The latest restoration plan, announced in July, 2022 is the result of years of debate over the future of the spa town. It is supported by a number of tourism feasibility studies, including university research projects and reports conducted by international firms like the American real estate company Cushman and Wakefield (2021) and the Swiss consultancy firm Kohl & Partners (2020).
These studies demonstrate increased interest in the restoration of the tourism industry in Tskaltubo on the part of both foreign and domestic investors, who are motivated by the region’s persistently high unemployment rates and the indisputable allure of the grand buildings. Notably, however, none of these studies mentions the IDPs still living in the former sanatoria, nor do they propose solutions for their resettlement.
Instead, promotional materials framing Tskaltubo as a destination for heritage tourism have effectively omitted information about IDP habitation.
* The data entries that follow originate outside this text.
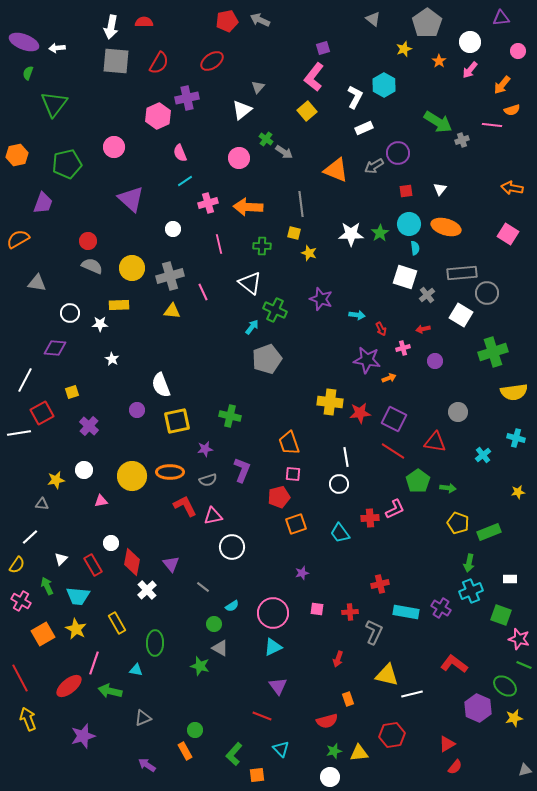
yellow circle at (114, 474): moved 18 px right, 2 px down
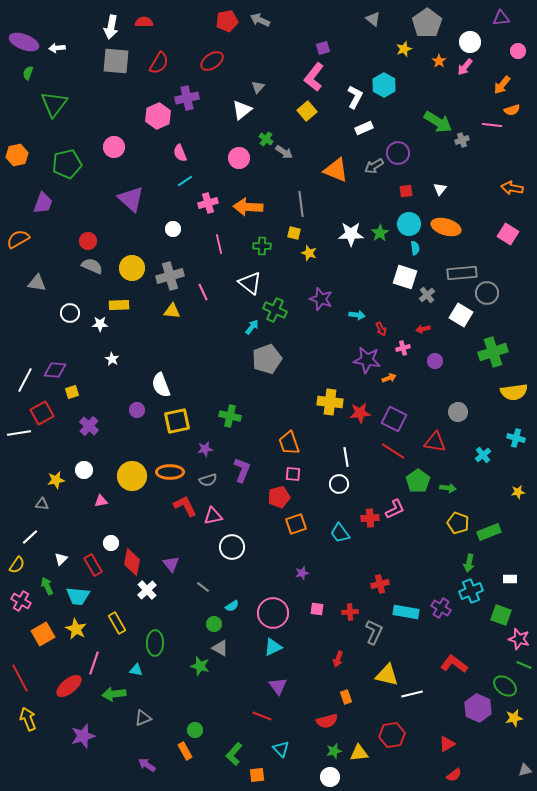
pink arrow at (470, 70): moved 5 px left, 3 px up
purple diamond at (55, 348): moved 22 px down
green arrow at (110, 691): moved 4 px right, 3 px down; rotated 20 degrees counterclockwise
orange rectangle at (348, 699): moved 2 px left, 2 px up
red semicircle at (455, 767): moved 1 px left, 8 px down; rotated 14 degrees clockwise
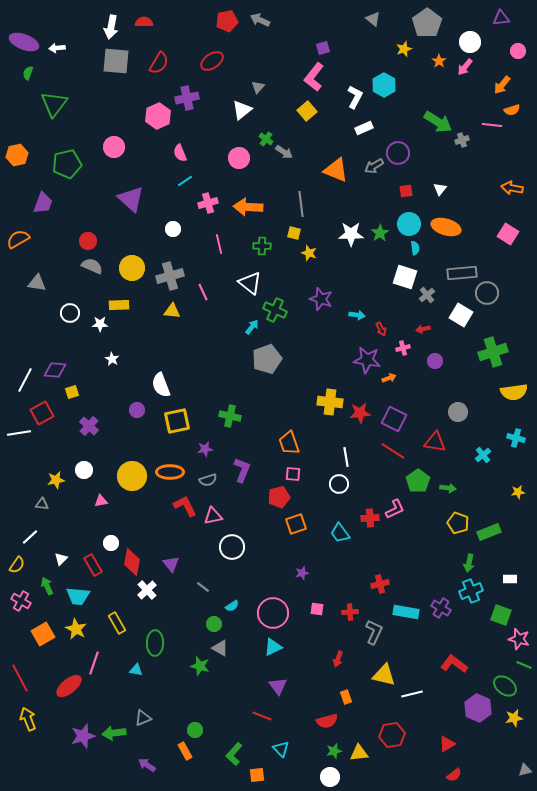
yellow triangle at (387, 675): moved 3 px left
green arrow at (114, 694): moved 39 px down
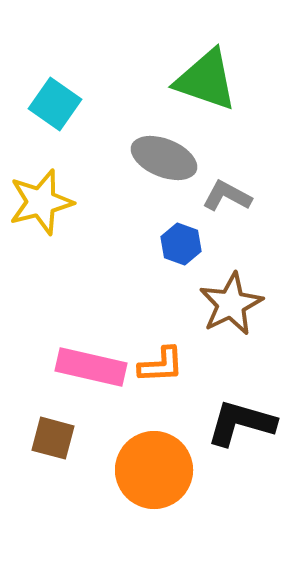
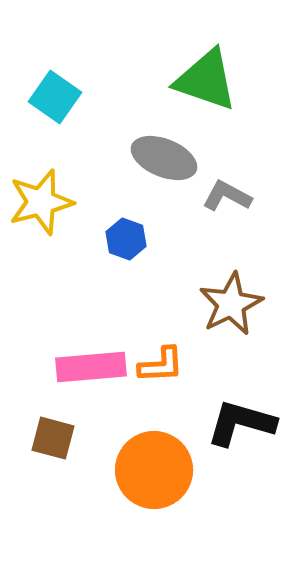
cyan square: moved 7 px up
blue hexagon: moved 55 px left, 5 px up
pink rectangle: rotated 18 degrees counterclockwise
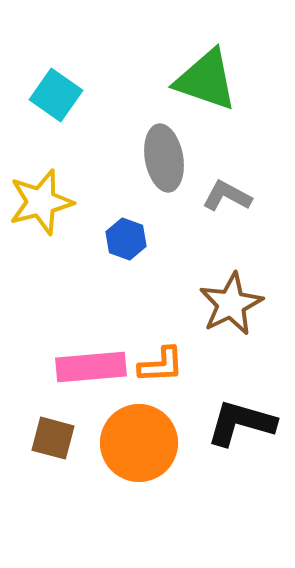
cyan square: moved 1 px right, 2 px up
gray ellipse: rotated 58 degrees clockwise
orange circle: moved 15 px left, 27 px up
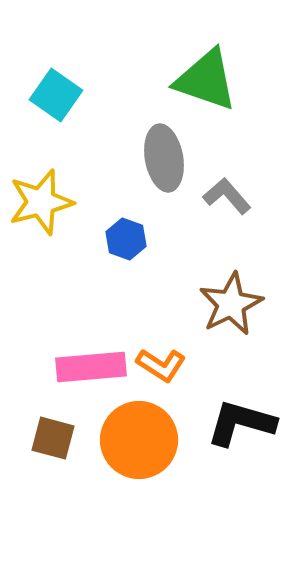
gray L-shape: rotated 21 degrees clockwise
orange L-shape: rotated 36 degrees clockwise
orange circle: moved 3 px up
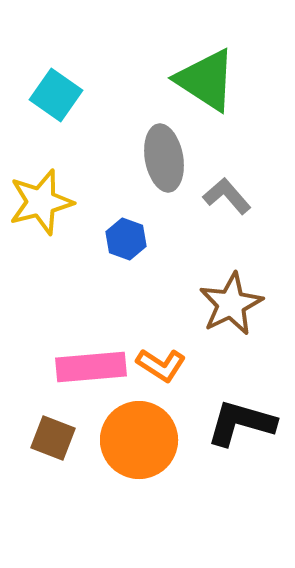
green triangle: rotated 14 degrees clockwise
brown square: rotated 6 degrees clockwise
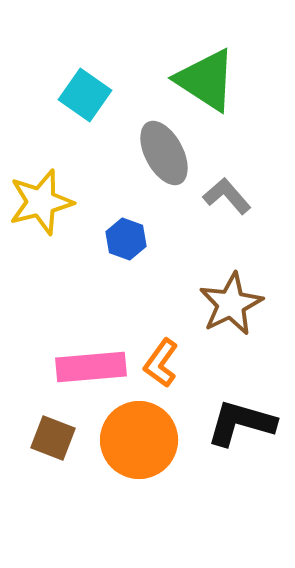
cyan square: moved 29 px right
gray ellipse: moved 5 px up; rotated 18 degrees counterclockwise
orange L-shape: moved 2 px up; rotated 93 degrees clockwise
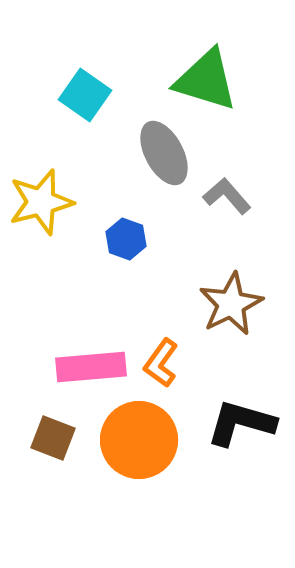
green triangle: rotated 16 degrees counterclockwise
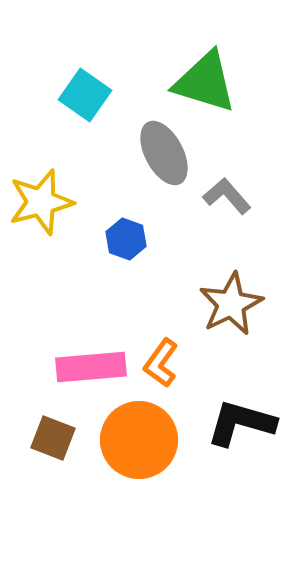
green triangle: moved 1 px left, 2 px down
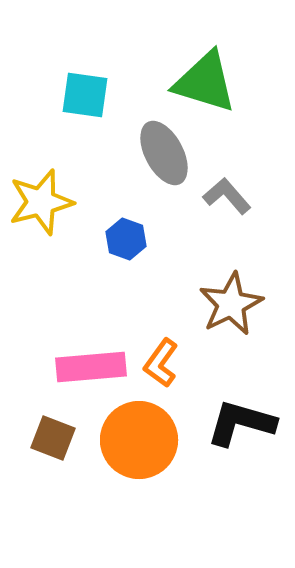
cyan square: rotated 27 degrees counterclockwise
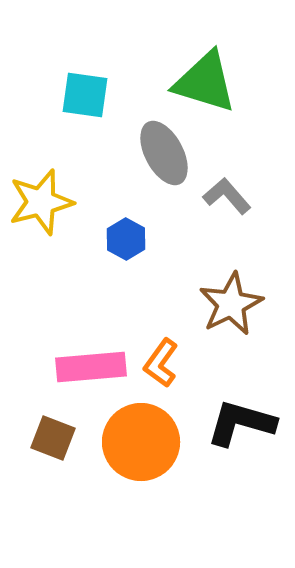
blue hexagon: rotated 9 degrees clockwise
orange circle: moved 2 px right, 2 px down
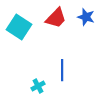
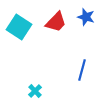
red trapezoid: moved 4 px down
blue line: moved 20 px right; rotated 15 degrees clockwise
cyan cross: moved 3 px left, 5 px down; rotated 16 degrees counterclockwise
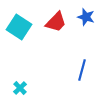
cyan cross: moved 15 px left, 3 px up
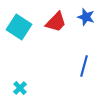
blue line: moved 2 px right, 4 px up
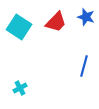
cyan cross: rotated 16 degrees clockwise
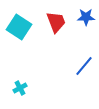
blue star: rotated 18 degrees counterclockwise
red trapezoid: rotated 65 degrees counterclockwise
blue line: rotated 25 degrees clockwise
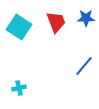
blue star: moved 1 px down
cyan cross: moved 1 px left; rotated 16 degrees clockwise
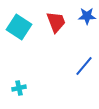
blue star: moved 1 px right, 2 px up
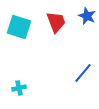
blue star: rotated 24 degrees clockwise
cyan square: rotated 15 degrees counterclockwise
blue line: moved 1 px left, 7 px down
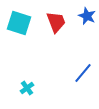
cyan square: moved 4 px up
cyan cross: moved 8 px right; rotated 24 degrees counterclockwise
This tactic is congruent with a broader global trend in which heritage tourism glosses over histories of displacement and deepens risks for the most vulnerable. Despite the government’s promises to elevate local standards of living, both IDPs and local Georgians continue to face high employment and limited opportunities. While visitors to Tskaltubo have the privilege of aestheticizing the palatial ruins of former sanatoria, the IDPs cannot see their surroundings as anything but the product of marginalization and negligence by the Georgian state.
As of 2025, only four of Tskaltubo’s sanatoria have been privatized. Among them is Sanatorium Tbilisi, which, though once in a state of disrepair, has finally undergone a long-awaited reconstruction. Foreign investors accelerated the revitalization process with the goal of restoring the sanatorium to its original condition. Their vision was to establish it as a year-round wellness destination, capitalizing on Western Georgia’s mild climate and the curative radon-containing waters. According to construction workers on site, the new clientele is expected to consist of wealthy Russians eager to relive the grandeur of Soviet-era splendor. This transformation highlights the shifting ownership of Tskaltubo’s sanatoria over time, from Soviet state control to private hands in capitalist Georgia, ultimately serving the very descendants of the former Soviet elites.
Prioritizing the sanatoria’s Soviet-era legacy over their more recent role as shelters for displaced people erases a vital chapter of Tskaltubo’s history. This selective memory, reinforced by official narratives and tourist imagery, reduces the buildings to symbols of aesthetic nostalgia rather than lived spaces of resilience and adaptation. Moreover, although the neoclassical grandeur of Soviet-era monumentalism continues to attract thousands of tourists every year, an overreliance on tourist money ultimately limits possibilities for the meaningful investment the town truly needs. Without acknowledging the full, complex life of these structures—and the communities that sustained them—Tskaltubo risks becoming a stage set for curated memory rather than a space for a collective future.